The team was called into action just before 8 p.m. Friday when a man phoned West Vancouver police saying his friend had gotten stuck at a cliff ledge.

North Shore Rescue members placed the man in Montizambert Creek drainage – a treacherous, steep area where many have fallen to their deaths. It’s also a magnet for people going out of bounds in search of fresh powder, but quickly find themselves past the point of no return.

On March 1, they pulled a snowboarder from the site who later issued a public plea for other misguided adventurers to learn from his mistake and stay in bounds. Four days later, the rescue crew was back to Montizambert to extract a skier.

“It’s been crazy and it’s the same kind of thing going on in the sense that it’s 30-something-year-old males. They’re local and they should all know better. They wilfully go out of bounds, ignore the fence and the ropes that Cypress has,” said Doug Pope, search manager.

Pope reached the 35-year-old man on his phone. The gravity of the situation had apparently already sunk in, Pope said.

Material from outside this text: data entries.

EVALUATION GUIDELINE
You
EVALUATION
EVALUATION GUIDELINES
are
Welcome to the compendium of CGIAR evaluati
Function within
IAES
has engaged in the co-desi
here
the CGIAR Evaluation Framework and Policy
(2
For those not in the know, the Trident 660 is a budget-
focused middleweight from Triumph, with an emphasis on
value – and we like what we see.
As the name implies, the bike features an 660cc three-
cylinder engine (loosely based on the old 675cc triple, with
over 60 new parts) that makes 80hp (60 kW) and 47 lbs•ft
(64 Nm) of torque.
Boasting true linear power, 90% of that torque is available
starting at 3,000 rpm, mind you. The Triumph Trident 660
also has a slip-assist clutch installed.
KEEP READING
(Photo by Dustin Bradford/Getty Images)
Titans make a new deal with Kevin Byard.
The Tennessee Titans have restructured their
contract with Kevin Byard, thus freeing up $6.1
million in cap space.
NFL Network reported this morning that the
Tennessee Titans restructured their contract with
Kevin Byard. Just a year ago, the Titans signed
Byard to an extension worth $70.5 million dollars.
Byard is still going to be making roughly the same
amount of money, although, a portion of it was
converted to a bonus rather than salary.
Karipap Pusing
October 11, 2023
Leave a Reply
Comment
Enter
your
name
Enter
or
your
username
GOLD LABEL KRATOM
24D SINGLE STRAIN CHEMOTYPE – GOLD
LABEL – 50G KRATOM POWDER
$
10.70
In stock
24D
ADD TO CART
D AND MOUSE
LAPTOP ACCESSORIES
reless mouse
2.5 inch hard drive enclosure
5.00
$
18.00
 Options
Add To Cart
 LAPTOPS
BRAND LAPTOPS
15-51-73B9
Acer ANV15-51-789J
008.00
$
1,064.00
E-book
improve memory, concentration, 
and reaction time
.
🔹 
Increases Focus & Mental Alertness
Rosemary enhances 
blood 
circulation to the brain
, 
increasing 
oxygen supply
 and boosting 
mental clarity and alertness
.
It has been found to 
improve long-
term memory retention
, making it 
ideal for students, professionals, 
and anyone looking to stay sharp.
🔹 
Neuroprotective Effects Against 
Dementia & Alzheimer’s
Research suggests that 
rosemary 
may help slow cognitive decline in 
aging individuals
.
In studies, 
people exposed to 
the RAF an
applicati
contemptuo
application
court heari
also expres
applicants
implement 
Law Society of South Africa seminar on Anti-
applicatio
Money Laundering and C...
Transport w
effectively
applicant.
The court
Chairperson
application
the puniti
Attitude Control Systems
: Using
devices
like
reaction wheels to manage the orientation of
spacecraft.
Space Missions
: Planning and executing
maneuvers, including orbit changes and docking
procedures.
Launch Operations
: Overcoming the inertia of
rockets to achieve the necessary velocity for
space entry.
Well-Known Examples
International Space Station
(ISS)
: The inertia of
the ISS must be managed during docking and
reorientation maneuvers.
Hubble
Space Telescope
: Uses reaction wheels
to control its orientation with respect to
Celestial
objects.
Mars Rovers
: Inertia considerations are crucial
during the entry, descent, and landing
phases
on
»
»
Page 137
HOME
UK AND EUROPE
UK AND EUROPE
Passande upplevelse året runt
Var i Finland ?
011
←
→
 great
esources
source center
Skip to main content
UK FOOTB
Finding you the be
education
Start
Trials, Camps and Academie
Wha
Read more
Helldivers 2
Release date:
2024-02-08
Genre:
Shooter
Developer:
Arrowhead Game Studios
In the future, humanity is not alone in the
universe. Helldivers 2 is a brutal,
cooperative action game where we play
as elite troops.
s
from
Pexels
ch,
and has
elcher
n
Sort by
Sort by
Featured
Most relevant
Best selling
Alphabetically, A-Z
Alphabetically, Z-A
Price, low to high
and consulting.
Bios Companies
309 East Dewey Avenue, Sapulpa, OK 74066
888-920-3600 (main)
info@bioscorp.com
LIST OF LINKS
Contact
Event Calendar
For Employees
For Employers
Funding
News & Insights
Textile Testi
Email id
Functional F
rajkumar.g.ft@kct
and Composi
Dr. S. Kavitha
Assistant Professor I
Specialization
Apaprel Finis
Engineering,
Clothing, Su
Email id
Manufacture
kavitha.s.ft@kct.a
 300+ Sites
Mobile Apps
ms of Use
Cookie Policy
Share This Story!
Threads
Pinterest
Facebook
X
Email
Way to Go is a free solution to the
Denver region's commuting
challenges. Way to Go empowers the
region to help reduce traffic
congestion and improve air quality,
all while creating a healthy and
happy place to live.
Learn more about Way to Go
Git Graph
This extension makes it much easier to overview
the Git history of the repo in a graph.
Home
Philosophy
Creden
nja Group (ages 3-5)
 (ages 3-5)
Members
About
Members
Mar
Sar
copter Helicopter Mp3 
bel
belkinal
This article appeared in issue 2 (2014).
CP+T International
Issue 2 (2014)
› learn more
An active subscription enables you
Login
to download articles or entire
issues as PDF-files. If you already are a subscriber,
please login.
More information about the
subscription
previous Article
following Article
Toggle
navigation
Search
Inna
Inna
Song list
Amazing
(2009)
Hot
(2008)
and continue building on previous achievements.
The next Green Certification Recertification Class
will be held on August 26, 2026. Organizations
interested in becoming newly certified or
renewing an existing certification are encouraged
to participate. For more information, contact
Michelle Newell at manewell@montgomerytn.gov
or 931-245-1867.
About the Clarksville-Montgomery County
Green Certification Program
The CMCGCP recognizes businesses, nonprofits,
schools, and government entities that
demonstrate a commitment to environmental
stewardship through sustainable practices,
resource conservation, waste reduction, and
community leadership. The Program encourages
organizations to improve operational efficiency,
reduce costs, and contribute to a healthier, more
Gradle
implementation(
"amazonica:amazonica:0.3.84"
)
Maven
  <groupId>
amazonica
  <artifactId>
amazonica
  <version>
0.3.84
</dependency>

“He was basically hysterical. He was panicked. He was screaming, crying. He thought he was going to die,” he said.

Pope calmed him down over the phone and told the subject to stay put – advice he probably did not need. “He couldn’t go up and he saw the next step for him was about a 300-foot vertical fall,” he said.

It was too dark to reach the man by helicopter but the avalanche risk was low enough that rescue volunteers could reach the area by foot. It took them until midnight to make voice contact with him.

When they realized exactly where he was, they quickly decided it would be too dangerous to try to rescue him in the dark, Pope said, so the field team opted to camp out for the night slightly above the cliff ledge and lower dry clothes, food and warming vest down to the frightened snowboarder via rope to help ward off hypothermia for the night.

When morning came, they sent a volunteer down to the man’s precarious perch and brought him up the hill with rope to wait for the clouds to clear enough for a Talon helicopter to arrive.

Pope said it is probably time to re-evaluate their strategy for keeping people in-bounds on Cypress. North Shore Rescue has even placed signs closer to the creek with a skull and crossbones “warning basically: Stop Here or Die,” Pope said. “And they still go by them.”

“I think more needs to be done because the status quo isn’t acceptable for us to continue to fetch these people out of life-and-death situations. There needs to be more preventative work on behalf of everyone involved. I think North Shore Rescue, Cypress Resorts and BC Parks need to put our heads together again.”